__PASSAGE PROVIDED__
☆ ☆ ☆

Find the parts of speech tags for a new sentence given you have a labelled data with pos tags already.
Given Parts of Speech (12) :
['adj', 'adv', 'adp', 'conj', 'det', 'noun', 'num', 'pron', 'prt', 'verb', 'x', '.']
Different Models Used:
Find the count of all pos tags occurring for each word and find their Probabilities
( This is used for finding the pos tags using simple model)
To perform part-of-speech tagging, we want to estimate the most-probable tags for each word Wi,
Ex:
Words | 'adv' | 'adj' | 'verb' | .................. |
---|---|---|---|---|
The | 10 | 2 | 3 | ................ |
Prudhvi | 2 | 4 | 6 | ........ |
Anji | 3 | 5 | 4 | ......... |
Ruthvik | 6 | 6 | 2 | ............. |
Similarly find their Probability table by Dividing wrt each column.
Take the maximum occurred pos tag for each word in the given sentence. If the is not their in training data set label it as noun (As nouns are the most common occurences for a new data point as all other pos tags are general occuring tags) and accuracy is also good :-)
Calculate the Emission and Transition Probability tables
Emission Table:
Probability of Occurrence of a word given pos tag P(tag = 't1'/word)
if their zero probability give it a probability of 0.000000000001
Words | tag1 | tag2 | tag3 | ........ |
---|---|---|---|---|
w1 | p(tag = t1/w1) | p(tag = t2/w1) | ... | ....... |
w2 | .. | .. | .. | .. |
w3 | .... | . | . | . |
............ | . | . | . | . |
Transition Probability:
Probability of P(pos_tag2/pos_tag1)
Ex: P('noun'/'noun')
find the maximum a posteriori (MAP) labeling for the sentence
We can solve this model by using viterbi (Dynamic Programming) using transition and emission probabilities to calculate the maximun occuringsequence
Use the probability tables from previous viterbi and separetley caluculate the probaility of P(Sn/Sn-1,s0)

☆ ☆ ☆

__PROVIDED RECORDS__
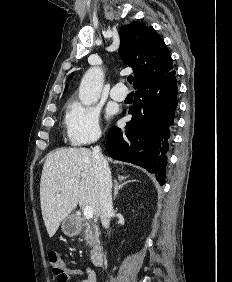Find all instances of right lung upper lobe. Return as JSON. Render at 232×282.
Returning a JSON list of instances; mask_svg holds the SVG:
<instances>
[{"label": "right lung upper lobe", "mask_w": 232, "mask_h": 282, "mask_svg": "<svg viewBox=\"0 0 232 282\" xmlns=\"http://www.w3.org/2000/svg\"><path fill=\"white\" fill-rule=\"evenodd\" d=\"M120 39L119 55L123 62L133 69L134 87L146 80L163 76L172 70L169 51L152 26L136 21L122 26ZM72 75L69 79L72 78ZM66 88L67 85L65 91Z\"/></svg>", "instance_id": "obj_1"}]
</instances>
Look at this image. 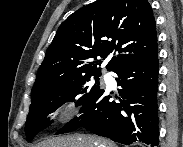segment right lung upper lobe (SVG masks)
I'll return each mask as SVG.
<instances>
[{
    "label": "right lung upper lobe",
    "mask_w": 183,
    "mask_h": 147,
    "mask_svg": "<svg viewBox=\"0 0 183 147\" xmlns=\"http://www.w3.org/2000/svg\"><path fill=\"white\" fill-rule=\"evenodd\" d=\"M106 68L158 54L156 23L147 0H97L71 14L59 27L32 90L53 82L101 74L103 60L113 51Z\"/></svg>",
    "instance_id": "obj_1"
}]
</instances>
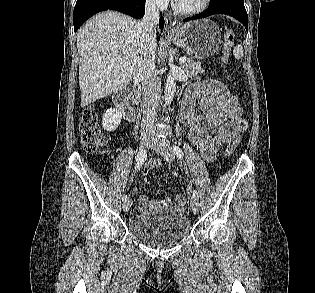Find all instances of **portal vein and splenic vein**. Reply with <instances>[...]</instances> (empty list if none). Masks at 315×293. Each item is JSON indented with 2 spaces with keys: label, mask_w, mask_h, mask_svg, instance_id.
Masks as SVG:
<instances>
[{
  "label": "portal vein and splenic vein",
  "mask_w": 315,
  "mask_h": 293,
  "mask_svg": "<svg viewBox=\"0 0 315 293\" xmlns=\"http://www.w3.org/2000/svg\"><path fill=\"white\" fill-rule=\"evenodd\" d=\"M180 63H185L186 62V58L185 57H181L179 59ZM127 64H124V66H126Z\"/></svg>",
  "instance_id": "1"
}]
</instances>
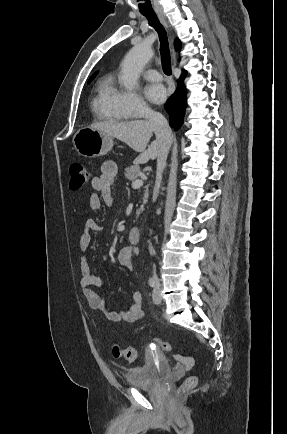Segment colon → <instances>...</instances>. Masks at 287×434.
<instances>
[{
    "label": "colon",
    "mask_w": 287,
    "mask_h": 434,
    "mask_svg": "<svg viewBox=\"0 0 287 434\" xmlns=\"http://www.w3.org/2000/svg\"><path fill=\"white\" fill-rule=\"evenodd\" d=\"M70 182L69 187L72 190H78L82 186H84L91 178L90 171L80 163H73L70 166ZM153 343L156 347L162 349L166 352H173L174 347L163 340L154 339ZM113 355L116 358H122L127 361H135L137 358V351L133 347H121L119 345H115L113 347ZM177 359L180 360H189L190 357L188 355V351L186 349H181L175 354ZM198 379L196 376H189L185 379L181 387L176 391V398L181 397L185 392L193 389L197 385Z\"/></svg>",
    "instance_id": "1"
}]
</instances>
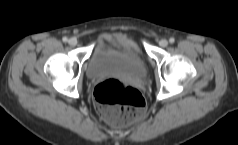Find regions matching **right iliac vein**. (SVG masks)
I'll use <instances>...</instances> for the list:
<instances>
[{"instance_id":"63e3f726","label":"right iliac vein","mask_w":238,"mask_h":145,"mask_svg":"<svg viewBox=\"0 0 238 145\" xmlns=\"http://www.w3.org/2000/svg\"><path fill=\"white\" fill-rule=\"evenodd\" d=\"M69 45L74 47L77 45V39L76 38H70L68 41Z\"/></svg>"}]
</instances>
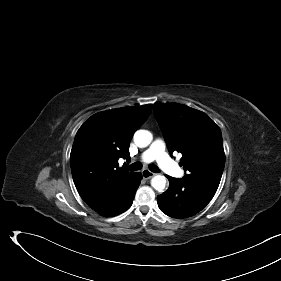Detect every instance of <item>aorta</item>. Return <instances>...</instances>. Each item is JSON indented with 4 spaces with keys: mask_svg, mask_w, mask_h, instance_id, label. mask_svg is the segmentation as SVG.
<instances>
[{
    "mask_svg": "<svg viewBox=\"0 0 281 281\" xmlns=\"http://www.w3.org/2000/svg\"><path fill=\"white\" fill-rule=\"evenodd\" d=\"M153 140V135L148 130H137L134 134V142L140 147H147ZM166 178L162 175H156L151 179V186L158 192H163L166 187Z\"/></svg>",
    "mask_w": 281,
    "mask_h": 281,
    "instance_id": "obj_1",
    "label": "aorta"
}]
</instances>
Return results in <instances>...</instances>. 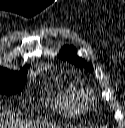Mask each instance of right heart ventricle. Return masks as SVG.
I'll return each instance as SVG.
<instances>
[{"instance_id":"right-heart-ventricle-1","label":"right heart ventricle","mask_w":125,"mask_h":128,"mask_svg":"<svg viewBox=\"0 0 125 128\" xmlns=\"http://www.w3.org/2000/svg\"><path fill=\"white\" fill-rule=\"evenodd\" d=\"M87 92L73 82L59 85L57 93L51 98L52 107L59 113L76 117L86 108Z\"/></svg>"}]
</instances>
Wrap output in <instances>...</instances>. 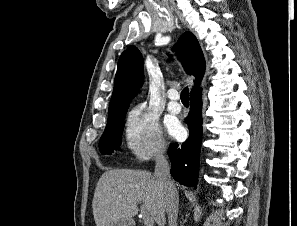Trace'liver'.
I'll return each instance as SVG.
<instances>
[{"label": "liver", "instance_id": "liver-1", "mask_svg": "<svg viewBox=\"0 0 297 226\" xmlns=\"http://www.w3.org/2000/svg\"><path fill=\"white\" fill-rule=\"evenodd\" d=\"M138 203L144 204L159 226L165 225V194L154 175L132 169L106 171L92 201L96 226H112L120 219L134 217Z\"/></svg>", "mask_w": 297, "mask_h": 226}]
</instances>
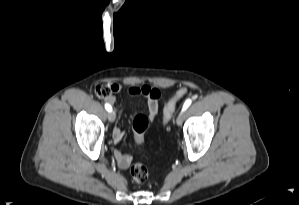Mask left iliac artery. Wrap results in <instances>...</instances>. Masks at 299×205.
Listing matches in <instances>:
<instances>
[{
	"mask_svg": "<svg viewBox=\"0 0 299 205\" xmlns=\"http://www.w3.org/2000/svg\"><path fill=\"white\" fill-rule=\"evenodd\" d=\"M191 103H192L191 99H187L183 105L181 112L185 111L191 105Z\"/></svg>",
	"mask_w": 299,
	"mask_h": 205,
	"instance_id": "left-iliac-artery-1",
	"label": "left iliac artery"
}]
</instances>
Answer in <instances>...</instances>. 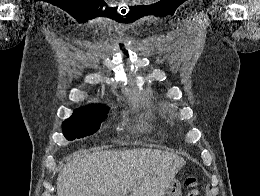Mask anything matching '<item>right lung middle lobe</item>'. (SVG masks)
Wrapping results in <instances>:
<instances>
[{"label": "right lung middle lobe", "instance_id": "dd1d6c3e", "mask_svg": "<svg viewBox=\"0 0 260 196\" xmlns=\"http://www.w3.org/2000/svg\"><path fill=\"white\" fill-rule=\"evenodd\" d=\"M107 110H75L73 115L62 124L67 140H74L94 134L106 118Z\"/></svg>", "mask_w": 260, "mask_h": 196}]
</instances>
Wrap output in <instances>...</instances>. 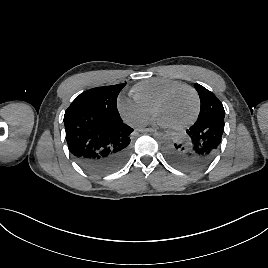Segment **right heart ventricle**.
Listing matches in <instances>:
<instances>
[{"label":"right heart ventricle","instance_id":"obj_1","mask_svg":"<svg viewBox=\"0 0 268 268\" xmlns=\"http://www.w3.org/2000/svg\"><path fill=\"white\" fill-rule=\"evenodd\" d=\"M181 82L169 78L155 77L135 84L131 89L132 98L153 110L157 100L171 87Z\"/></svg>","mask_w":268,"mask_h":268}]
</instances>
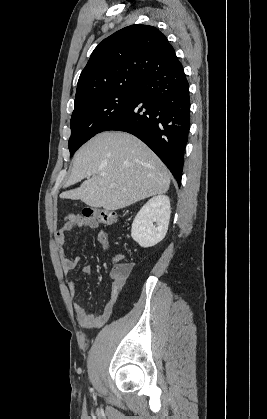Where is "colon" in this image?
<instances>
[{
	"label": "colon",
	"mask_w": 267,
	"mask_h": 419,
	"mask_svg": "<svg viewBox=\"0 0 267 419\" xmlns=\"http://www.w3.org/2000/svg\"><path fill=\"white\" fill-rule=\"evenodd\" d=\"M83 216L103 225H114L119 220V214L114 211L101 208L85 209L83 211ZM116 259L119 261L121 256H117ZM130 268L129 264L118 263L112 271L117 275H126L129 273Z\"/></svg>",
	"instance_id": "obj_1"
}]
</instances>
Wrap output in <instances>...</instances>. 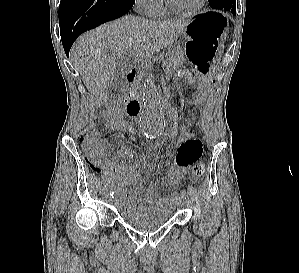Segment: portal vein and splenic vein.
I'll return each instance as SVG.
<instances>
[{
	"label": "portal vein and splenic vein",
	"instance_id": "obj_1",
	"mask_svg": "<svg viewBox=\"0 0 299 273\" xmlns=\"http://www.w3.org/2000/svg\"><path fill=\"white\" fill-rule=\"evenodd\" d=\"M119 56H124V54L123 53H119L118 54ZM138 62H140L141 61V59H136Z\"/></svg>",
	"mask_w": 299,
	"mask_h": 273
}]
</instances>
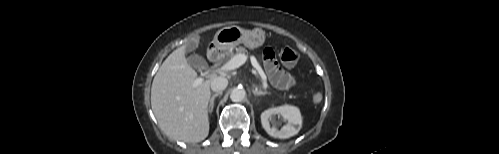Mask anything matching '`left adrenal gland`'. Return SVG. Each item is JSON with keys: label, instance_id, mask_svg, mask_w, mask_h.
I'll return each instance as SVG.
<instances>
[{"label": "left adrenal gland", "instance_id": "1", "mask_svg": "<svg viewBox=\"0 0 499 154\" xmlns=\"http://www.w3.org/2000/svg\"><path fill=\"white\" fill-rule=\"evenodd\" d=\"M252 93L254 94V96H261V95H266L267 91H261L258 90L257 87H255V89L252 90Z\"/></svg>", "mask_w": 499, "mask_h": 154}]
</instances>
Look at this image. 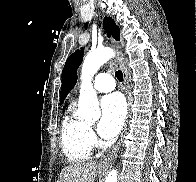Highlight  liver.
<instances>
[{
  "label": "liver",
  "instance_id": "1",
  "mask_svg": "<svg viewBox=\"0 0 196 182\" xmlns=\"http://www.w3.org/2000/svg\"><path fill=\"white\" fill-rule=\"evenodd\" d=\"M96 169V162L70 164L61 170L57 182H94Z\"/></svg>",
  "mask_w": 196,
  "mask_h": 182
}]
</instances>
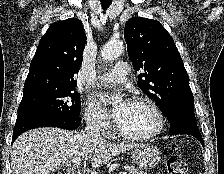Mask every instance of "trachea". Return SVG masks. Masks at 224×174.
<instances>
[{
	"instance_id": "1",
	"label": "trachea",
	"mask_w": 224,
	"mask_h": 174,
	"mask_svg": "<svg viewBox=\"0 0 224 174\" xmlns=\"http://www.w3.org/2000/svg\"><path fill=\"white\" fill-rule=\"evenodd\" d=\"M111 4V0H101V5L104 9H107Z\"/></svg>"
}]
</instances>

☆ ☆ ☆

__COMPLETE THE FOLLOWING__
a) Reproduce the part-of-speech tagging text from "if their zero" up to and including "probaility of P(Sn/Sn-1,s0)".
b) Write the next part of the part-of-speech tagging text, picking up after its last sentence.
The data is not needed here.

__RESULTS IN ORDER__
a)
if their zero probability give it a probability of 0.000000000001
Words | tag1 | tag2 | tag3 | ........ |
---|---|---|---|---|
w1 | p(tag = t1/w1) | p(tag = t2/w1) | ... | ....... |
w2 | .. | .. | .. | .. |
w3 | .... | . | . | . |
............ | . | . | . | . |
Transition Probability:
Probability of P(pos_tag2/pos_tag1)
Ex: P('noun'/'noun')
find the maximum a posteriori (MAP) labeling for the sentence
We can solve this model by using viterbi (Dynamic Programming) using transition and emission probabilities to calculate the maximun occuringsequence
Use the probability tables from previous viterbi and separetley caluculate the probaility of P(Sn/Sn-1,s0)

b)
Initialize the word pos sequence to some random pos tags # Here I Initialized it to nouns. Using Gibbs sampling sample the Probabilities each word by making all other values constant and after the healing period store the maximum occured sequences counts in a dictionary.
After sampling output the maximum occurred sequence for each word.
Testing Accuracies:
Note: Accuracies for complex model may vary during runs as it takes random samples.
For bc.test
Models | Words correct: | Sentences correct: |
---|---|---|
Ground truth: | 100.00% | 100.00% |
Simple: | 93.95% | 47.50% |
HMM: | 95.09% | 54.40% |
Complex: | 95.05% | 54.30% |
For bc.test.tiny
Models | Words correct: | Sentences correct: |
---|---|---|
Ground truth: | 100.00% | 100.00% |
Simple: | 97.62% | 66.67% |
HMM: | 97.62% | 66.67% |
Complex: | 100.00% | 100.00% |
Calculate the Posterior Probabilities of simple model as P = p(word/tag)*p(tag)
For HMM model P = p(word/tag)*prob(tag/prev_tag)
Calculate the Posterior Probabilities of complex model as P = p(word/tag)*p(tag/prev_tag)*p(next_tag/tag)